Dans les arbres and the Dewar/Feeney/Hopson Trio will perform a joint concert Wednesday night via Internet2. Dans les arbres will be in Colorado Springs, CO and the Dewar/Feeney/Hopson Trio will be in Tuscaloosa, AL. Live audio and video streams will be sent between each venue, allowing the musicians to play together in (near) real time.
Wednesday November 5 8:30pm (Central) Sonic Frontiers and the University of Colorado, Colorado Springs Music/Peak FreQuency Creative Arts Collective presents
Dans les arbres
with Andrew Dewar, Tim Feeney, Holland Hopson
in a telematic performance
Moody Recital Hall
Colorado Springs CO
Soprano Susan Williams will premiere Sudden Swan for voice and live electronics at the Birmingham New Music Festival on Saturday August 23 at 7:30pm. The concert is at UAB’s Hulsey Recital Hall, 950 13th Street South,Birmingham,AL. Admission is free.
Susan and I have known each other since our college days at Birmingham-Southern. Since then she’s landed leading opera roles and appeared with the Cleveland Orchestra, Akron Symphony, Duke Symphony Orchestra and many others. This is the first time Susan and I have worked on a piece together, and we’re so excited to present it on Saturday.

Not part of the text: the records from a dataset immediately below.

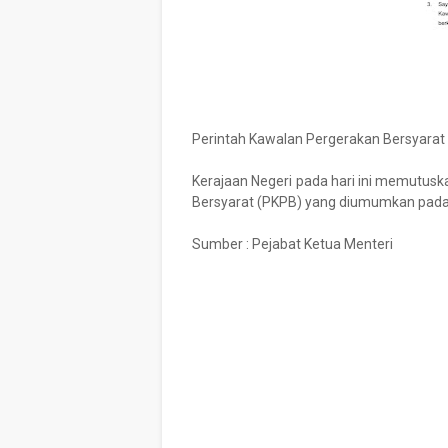
Perintah Kawalan Pergerakan Bersyarat
Kerajaan Negeri pada hari ini memutus
Bersyarat (PKPB) yang diumumkan pada
Sumber : Pejabat Ketua Menteri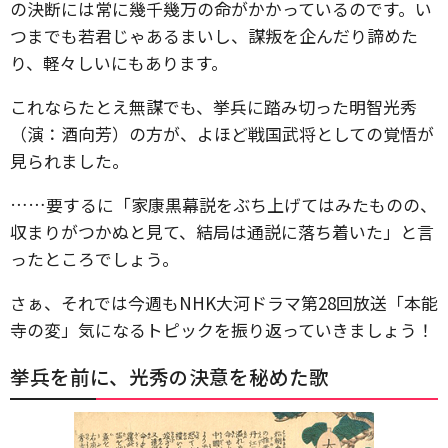
の決断には常に幾千幾万の命がかかっているのです。い
つまでも若君じゃあるまいし、謀叛を企んだり諦めた
り、軽々しいにもあります。
これならたとえ無謀でも、挙兵に踏み切った明智光秀
（演：酒向芳）の方が、よほど戦国武将としての覚悟が
見られました。
……要するに「家康黒幕説をぶち上げてはみたものの、
収まりがつかぬと見て、結局は通説に落ち着いた」と言
ったところでしょう。
さぁ、それでは今週もNHK大河ドラマ第28回放送「本能
寺の変」気になるトピックを振り返っていきましょう！
挙兵を前に、光秀の決意を秘めた歌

The performer in Sudden Swan improvises a melody to a drone using a small set of just-tuned pitches. Each pitch is associated with one or more words which are strung together to create an ever-evolving poetry. The computer responds to variations in the vocal performance with subtle shifts of timbre, pulsating rhythms, and sometimes unpredictable flourishes.